At the end of the day, standard 5-inch K-style seamless gutters are the best option. They are affordable, reliable, and low-maintenance when compared to other options. It makes sense why they are the industry standard.

Are Rainhandlers Cheaper than Gutters?

At face value, rainhandlers are cheaper than gutters. Especially if you plan on DIYing. Part of the reason they are cheaper is that they don’t require downspouts.

Rainhandlers are attached to the fascia board on the eaves – and then you are done. No downspouts, splash guards, or gusher guards are needed.

For this reason, installation is much simpler and usually cheaper.

If you don’t plan on DIYing, and want to hire a contractor, you may find that installing rainhandlers is more expensive.

That’s because most contractors are used to installing normal gutters and won’t want to install rainhandlers. It messes with their work flow and their team will need to be trained.

Plus they already have the tools and supplies needed for normal gutters.

Because of this, you may find that rainhandlers are more expensive to install (unless you DIY them yourself).

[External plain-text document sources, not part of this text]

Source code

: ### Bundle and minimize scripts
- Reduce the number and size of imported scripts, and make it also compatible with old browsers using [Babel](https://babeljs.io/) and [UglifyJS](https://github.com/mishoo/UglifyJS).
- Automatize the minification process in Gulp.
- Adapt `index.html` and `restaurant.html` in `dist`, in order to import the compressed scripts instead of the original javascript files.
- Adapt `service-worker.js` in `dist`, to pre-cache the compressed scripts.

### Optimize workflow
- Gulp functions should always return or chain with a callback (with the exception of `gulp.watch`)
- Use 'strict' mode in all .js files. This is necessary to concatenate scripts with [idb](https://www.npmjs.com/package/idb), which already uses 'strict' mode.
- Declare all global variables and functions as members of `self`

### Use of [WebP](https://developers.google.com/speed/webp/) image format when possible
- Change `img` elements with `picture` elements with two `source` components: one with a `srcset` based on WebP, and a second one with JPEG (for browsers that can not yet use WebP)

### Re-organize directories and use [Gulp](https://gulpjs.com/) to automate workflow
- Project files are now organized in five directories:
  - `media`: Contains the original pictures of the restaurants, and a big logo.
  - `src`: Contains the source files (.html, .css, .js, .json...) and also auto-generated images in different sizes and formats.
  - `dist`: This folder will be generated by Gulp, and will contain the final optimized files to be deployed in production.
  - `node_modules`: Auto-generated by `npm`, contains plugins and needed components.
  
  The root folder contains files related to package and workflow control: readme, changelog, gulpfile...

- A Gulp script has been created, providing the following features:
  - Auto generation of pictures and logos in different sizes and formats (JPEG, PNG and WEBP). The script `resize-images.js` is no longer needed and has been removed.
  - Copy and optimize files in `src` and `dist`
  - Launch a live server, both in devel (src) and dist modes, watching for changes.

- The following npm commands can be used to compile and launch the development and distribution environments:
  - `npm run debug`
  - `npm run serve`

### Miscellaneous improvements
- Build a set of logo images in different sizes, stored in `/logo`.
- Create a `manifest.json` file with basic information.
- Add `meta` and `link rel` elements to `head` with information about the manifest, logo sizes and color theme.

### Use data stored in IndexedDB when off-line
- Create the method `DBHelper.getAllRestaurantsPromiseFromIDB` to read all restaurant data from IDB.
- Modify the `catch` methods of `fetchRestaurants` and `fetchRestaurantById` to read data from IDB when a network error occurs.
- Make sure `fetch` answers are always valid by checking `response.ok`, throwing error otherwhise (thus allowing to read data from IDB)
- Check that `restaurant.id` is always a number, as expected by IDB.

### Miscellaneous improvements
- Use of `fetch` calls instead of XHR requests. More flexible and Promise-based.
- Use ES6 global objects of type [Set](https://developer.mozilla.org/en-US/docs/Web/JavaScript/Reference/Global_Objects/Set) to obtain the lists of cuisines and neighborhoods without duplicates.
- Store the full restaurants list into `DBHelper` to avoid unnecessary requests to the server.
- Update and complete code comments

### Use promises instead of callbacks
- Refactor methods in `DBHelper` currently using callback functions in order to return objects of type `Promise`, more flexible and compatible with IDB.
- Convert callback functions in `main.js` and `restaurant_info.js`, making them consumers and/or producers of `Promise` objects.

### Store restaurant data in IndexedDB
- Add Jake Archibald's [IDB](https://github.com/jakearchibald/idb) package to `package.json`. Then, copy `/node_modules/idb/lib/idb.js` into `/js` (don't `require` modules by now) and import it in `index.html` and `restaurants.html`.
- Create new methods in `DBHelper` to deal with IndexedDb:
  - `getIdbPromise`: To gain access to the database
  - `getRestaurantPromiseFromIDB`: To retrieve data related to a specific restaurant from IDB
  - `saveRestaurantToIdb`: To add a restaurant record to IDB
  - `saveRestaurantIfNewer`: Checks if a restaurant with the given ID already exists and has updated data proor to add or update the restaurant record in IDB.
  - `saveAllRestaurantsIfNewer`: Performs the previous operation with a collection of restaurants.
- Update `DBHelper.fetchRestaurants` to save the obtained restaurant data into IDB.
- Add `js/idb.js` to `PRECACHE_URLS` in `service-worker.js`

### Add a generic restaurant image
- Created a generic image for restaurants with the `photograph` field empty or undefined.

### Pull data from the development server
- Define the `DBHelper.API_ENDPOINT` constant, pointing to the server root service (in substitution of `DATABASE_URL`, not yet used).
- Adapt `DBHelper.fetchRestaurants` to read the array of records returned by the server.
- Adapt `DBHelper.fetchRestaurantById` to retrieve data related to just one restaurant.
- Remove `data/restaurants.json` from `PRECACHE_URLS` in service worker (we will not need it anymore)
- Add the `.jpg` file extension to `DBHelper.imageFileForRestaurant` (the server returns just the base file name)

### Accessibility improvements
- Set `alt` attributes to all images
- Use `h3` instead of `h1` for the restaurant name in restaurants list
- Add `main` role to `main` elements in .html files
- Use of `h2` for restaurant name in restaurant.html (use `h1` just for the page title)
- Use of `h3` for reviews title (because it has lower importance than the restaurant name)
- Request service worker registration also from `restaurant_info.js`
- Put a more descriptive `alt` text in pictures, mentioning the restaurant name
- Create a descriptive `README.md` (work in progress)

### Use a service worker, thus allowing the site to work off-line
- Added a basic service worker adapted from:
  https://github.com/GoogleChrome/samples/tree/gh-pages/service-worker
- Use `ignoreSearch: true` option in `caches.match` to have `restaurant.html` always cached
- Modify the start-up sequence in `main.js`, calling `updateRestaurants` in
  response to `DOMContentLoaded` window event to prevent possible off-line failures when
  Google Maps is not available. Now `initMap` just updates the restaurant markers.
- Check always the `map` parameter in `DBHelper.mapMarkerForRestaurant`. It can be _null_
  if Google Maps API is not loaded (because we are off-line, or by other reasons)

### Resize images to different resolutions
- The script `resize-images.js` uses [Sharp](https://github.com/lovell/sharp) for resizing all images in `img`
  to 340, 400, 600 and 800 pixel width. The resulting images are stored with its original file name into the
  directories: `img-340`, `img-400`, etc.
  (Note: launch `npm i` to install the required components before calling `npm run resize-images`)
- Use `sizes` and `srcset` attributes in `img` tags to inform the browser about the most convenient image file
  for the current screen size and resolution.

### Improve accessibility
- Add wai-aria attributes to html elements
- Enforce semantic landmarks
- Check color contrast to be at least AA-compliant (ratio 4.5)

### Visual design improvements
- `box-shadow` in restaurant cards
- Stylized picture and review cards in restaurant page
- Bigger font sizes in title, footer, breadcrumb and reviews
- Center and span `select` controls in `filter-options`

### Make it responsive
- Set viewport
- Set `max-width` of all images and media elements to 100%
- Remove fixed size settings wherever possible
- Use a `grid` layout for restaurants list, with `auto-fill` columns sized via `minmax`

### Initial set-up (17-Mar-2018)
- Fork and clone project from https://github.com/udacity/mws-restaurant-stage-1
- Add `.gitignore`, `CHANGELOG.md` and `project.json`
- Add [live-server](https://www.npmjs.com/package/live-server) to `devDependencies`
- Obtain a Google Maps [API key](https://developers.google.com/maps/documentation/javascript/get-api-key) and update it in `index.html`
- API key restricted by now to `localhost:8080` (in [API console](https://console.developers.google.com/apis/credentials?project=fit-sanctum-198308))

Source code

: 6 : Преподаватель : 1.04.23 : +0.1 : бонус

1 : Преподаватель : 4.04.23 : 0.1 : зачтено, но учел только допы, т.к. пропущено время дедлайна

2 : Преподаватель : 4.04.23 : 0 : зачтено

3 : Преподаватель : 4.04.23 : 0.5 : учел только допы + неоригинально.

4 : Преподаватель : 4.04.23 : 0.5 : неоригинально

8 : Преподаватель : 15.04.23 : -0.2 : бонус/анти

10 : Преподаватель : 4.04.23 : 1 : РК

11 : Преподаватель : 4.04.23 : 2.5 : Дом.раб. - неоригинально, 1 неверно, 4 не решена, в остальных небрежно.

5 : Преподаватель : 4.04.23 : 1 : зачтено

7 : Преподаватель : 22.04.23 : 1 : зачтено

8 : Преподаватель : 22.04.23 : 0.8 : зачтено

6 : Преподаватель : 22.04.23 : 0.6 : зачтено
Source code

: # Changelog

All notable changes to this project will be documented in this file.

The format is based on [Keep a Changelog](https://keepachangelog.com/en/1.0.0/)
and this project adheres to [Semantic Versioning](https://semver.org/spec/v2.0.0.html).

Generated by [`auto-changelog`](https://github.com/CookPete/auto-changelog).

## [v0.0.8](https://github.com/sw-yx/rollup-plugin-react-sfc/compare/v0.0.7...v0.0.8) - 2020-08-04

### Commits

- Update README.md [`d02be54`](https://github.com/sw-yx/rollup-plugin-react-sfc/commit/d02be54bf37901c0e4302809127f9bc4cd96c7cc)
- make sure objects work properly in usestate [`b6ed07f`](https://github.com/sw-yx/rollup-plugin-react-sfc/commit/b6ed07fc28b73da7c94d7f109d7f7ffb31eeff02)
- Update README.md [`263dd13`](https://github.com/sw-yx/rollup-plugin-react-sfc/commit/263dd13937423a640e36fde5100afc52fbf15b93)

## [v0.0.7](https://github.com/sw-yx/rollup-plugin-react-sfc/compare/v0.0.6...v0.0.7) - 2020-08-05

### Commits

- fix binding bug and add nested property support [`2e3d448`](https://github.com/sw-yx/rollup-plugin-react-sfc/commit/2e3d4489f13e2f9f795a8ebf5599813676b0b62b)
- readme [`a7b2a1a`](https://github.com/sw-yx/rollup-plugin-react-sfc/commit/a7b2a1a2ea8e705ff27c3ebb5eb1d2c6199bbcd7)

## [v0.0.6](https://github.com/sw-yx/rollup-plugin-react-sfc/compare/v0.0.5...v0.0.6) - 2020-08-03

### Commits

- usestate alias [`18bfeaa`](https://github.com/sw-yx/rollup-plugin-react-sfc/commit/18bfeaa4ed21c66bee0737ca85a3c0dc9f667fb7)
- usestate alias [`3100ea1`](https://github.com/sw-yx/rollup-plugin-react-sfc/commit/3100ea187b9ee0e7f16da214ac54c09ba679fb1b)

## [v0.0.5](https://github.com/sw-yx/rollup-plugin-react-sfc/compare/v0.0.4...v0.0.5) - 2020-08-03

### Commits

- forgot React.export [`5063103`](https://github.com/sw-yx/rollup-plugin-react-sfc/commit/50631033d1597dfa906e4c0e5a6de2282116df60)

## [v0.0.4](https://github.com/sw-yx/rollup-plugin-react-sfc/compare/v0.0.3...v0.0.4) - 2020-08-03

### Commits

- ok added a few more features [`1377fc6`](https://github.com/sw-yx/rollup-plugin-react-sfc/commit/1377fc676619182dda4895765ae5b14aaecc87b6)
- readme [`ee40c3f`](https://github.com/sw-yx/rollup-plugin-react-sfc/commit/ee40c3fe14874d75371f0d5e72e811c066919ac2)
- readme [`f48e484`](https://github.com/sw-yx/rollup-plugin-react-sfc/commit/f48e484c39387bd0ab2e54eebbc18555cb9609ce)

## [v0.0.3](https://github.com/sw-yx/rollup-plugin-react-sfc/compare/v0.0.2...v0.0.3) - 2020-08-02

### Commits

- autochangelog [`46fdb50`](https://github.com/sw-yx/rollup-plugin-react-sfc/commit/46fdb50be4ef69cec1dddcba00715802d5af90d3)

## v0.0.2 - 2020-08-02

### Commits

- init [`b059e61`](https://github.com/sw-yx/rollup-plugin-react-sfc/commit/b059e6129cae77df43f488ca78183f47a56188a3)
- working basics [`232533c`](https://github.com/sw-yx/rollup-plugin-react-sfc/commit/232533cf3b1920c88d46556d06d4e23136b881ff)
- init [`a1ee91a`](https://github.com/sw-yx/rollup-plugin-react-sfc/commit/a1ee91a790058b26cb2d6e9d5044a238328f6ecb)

Do Rainhandlers Really Work?

Rainhandlers do work, most of the time.

They break up the water falling off of your roof into droplets that get distributed over a 2-3 foot area.

However, sometimes they don’t work correctly.

If you experience heavy winds while it rains, the water running off of your roof may overshoot the rainhandlers. This can lead to soil erosion around your home.

Also, in the valleys of your roof, you may also experience overshooting. The valleys refer to the areas where two parts of your roof meet, creating a small valley that gets extra waterflow.

This extra waterflow may be too much for your rainhandlers to handle, leading to overshooting.

With gutters, this is not a problem in most cases, because you can install a gusher guard (or splash guard) to prevent overshooting.

Rainhandlers also make it harder to collect water from rainfall. The dispersed water is much harder to collect than water that falls down a downspout.

Other Gutter Alternatives

If you don’t like the look of gutters, there are other gutter and downspout alternatives.

Drip Path

A common alternative is a drip path or French drain.

Instead of gutters or rainhandlers installed on the eaves, the drip path is put into the ground where the water will fall.

The drip path consists of irrigation rocks to break up the water fall with an underground drainage pipe underneath to move the water away from your home.

On top of the irrigation path, many homeowners like to install pavers or decorative rock paths that they can walk on.

The drip path is great way to handle the water runoff from your roof and protect your landscaping and home from water damage.

Instead of muddy pockets of grass and water, now you have a clean drip path to walk on instead.

Rain Chains

Rain chains are a more decorative way to handle rainfall. While they are not a complete gutter alternative, they can replace your ugly downspouts.

Simply remove your downspout and put a rain chain there instead. As the water falls off of your gutter and into the rain drain, the water will stick to the chain and fall to the ground.

It is quite fascinating watching a rain chain work and they look much better than a downspout sticking into your yard.

There are so many different styles of rain chains to choose from.

Keep in mind, they don’t work quite as well as downspouts. You’ll notice some water will splash away from the chain, which can lead to issues in some cases.